Loan volumes for almost all farming purposes rose at commercial banks, as many producers contended with tighter profit margins, according to the April 2015 edition of the Agricultural Finance Databook from the Federal Reserve Bank of Kansas City. Agricultural lending continued to grow in the first quarter of 2015, but the smallest percentage of overall loans were for farm machinery and equipment, which showed little or no increase vs. a year ago.
The national Survey of Terms of Bank Lending to Farmers, conducted during the first full week of February, indicated the total volume of non-real estate farm loans was $8.1 billion more than in the same period in 2014. “Overall, growth in loan volume was driven by increased borrowing for current operating expenses and livestock purchases,” said Nathan Kauffman, Omaha Branch executive, and Maria Akers, associate economist.
“Current operating loan volumes grew for the third year in a row following several quarters of depressed crop prices. Demand for operating loans could remain elevated as futures markets for fall crops show prices are expected to remain low due to the possibility of another record harvest. This year, input costs were expected to decline less than crop cash receipts, which could put additional downward pressure on farm income and further increase the need for financing to cover expenses,” they said.
Fixed-Rate Loans Rise
Along with increasing farm sector loans, another notable trend emerged, according to the KC Fed. This is the share of farm loans made with fixed interest rates. “Between the first quarters of 2013 and 2015, the share of all non-real estate farm loans with fixed interest rates rose from 26% to 40%,” said Kauffman and Akers.
“This shift from floating to fixed interest rates was most pronounced for livestock loans, excluding feeder livestock and farm machinery and equipment loans. Interest rates on non-real estate farm loans increased modestly in the first quarter of 2015, after declining steadily since 2007, and this uptick could have prompted more farmers to further ‘lock-in’ at historically low rates.”

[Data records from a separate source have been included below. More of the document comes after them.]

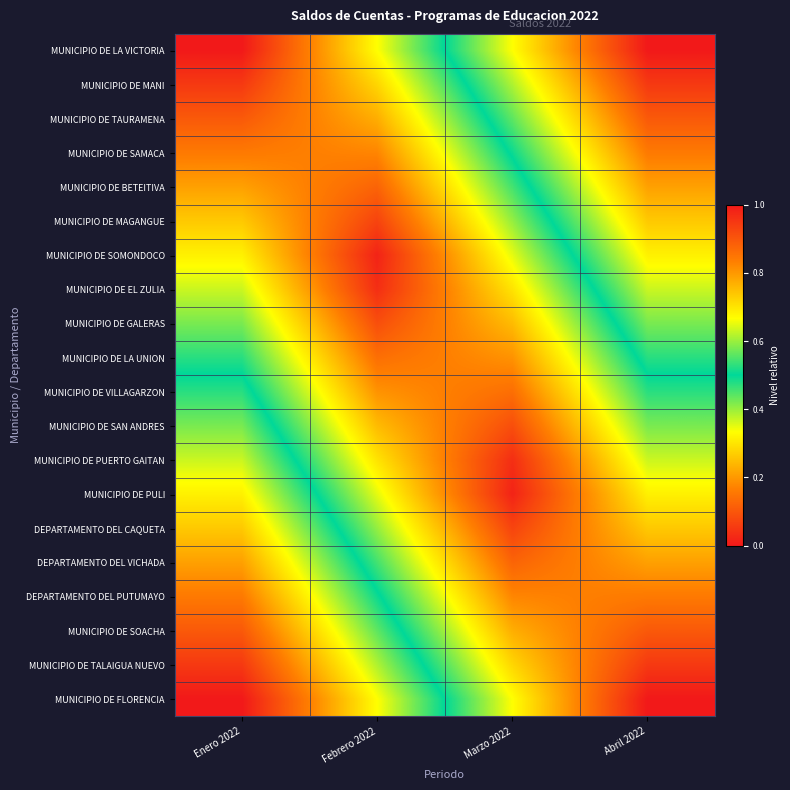

What is the maximum value shown in the chart?

1.0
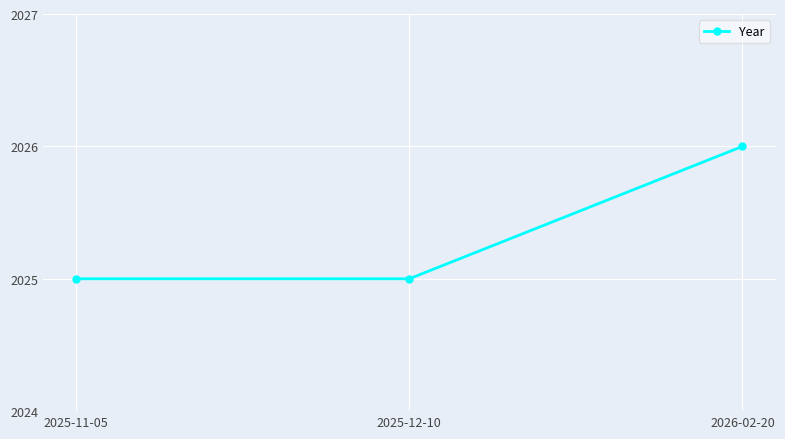

What is the label of the 1st point from the right?

2026-02-20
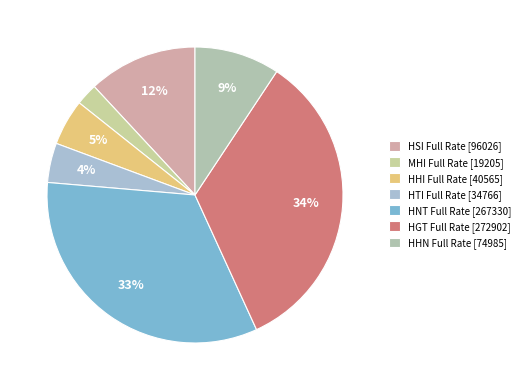

What is the largest slice in the pie chart?

HGT Full Rate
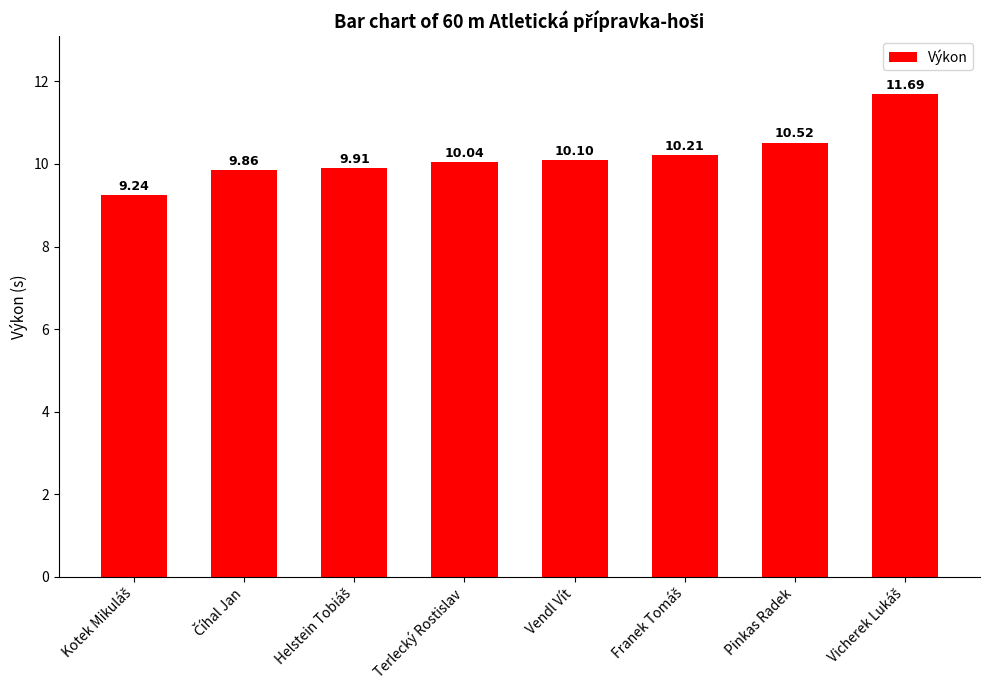

At which label is the value closest to 10?

Terlecký Rostislav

While tight profit margins are resulting in increased borrowing and reduced capital spending beginning in late 2014 and into 2015, farm income has yet to fall below long-term historical averages, and recent data have shown only minimal declines in credit conditions, according to the KC Fed report.
“Relatively strong credit conditions have been partially supported by extraordinary profits among crop producers the last several years and, more recently, record profits for cow/calf producers. If the declining trend in farm income persists, however, agricultural credit conditions could weaken more noticeably in the future.”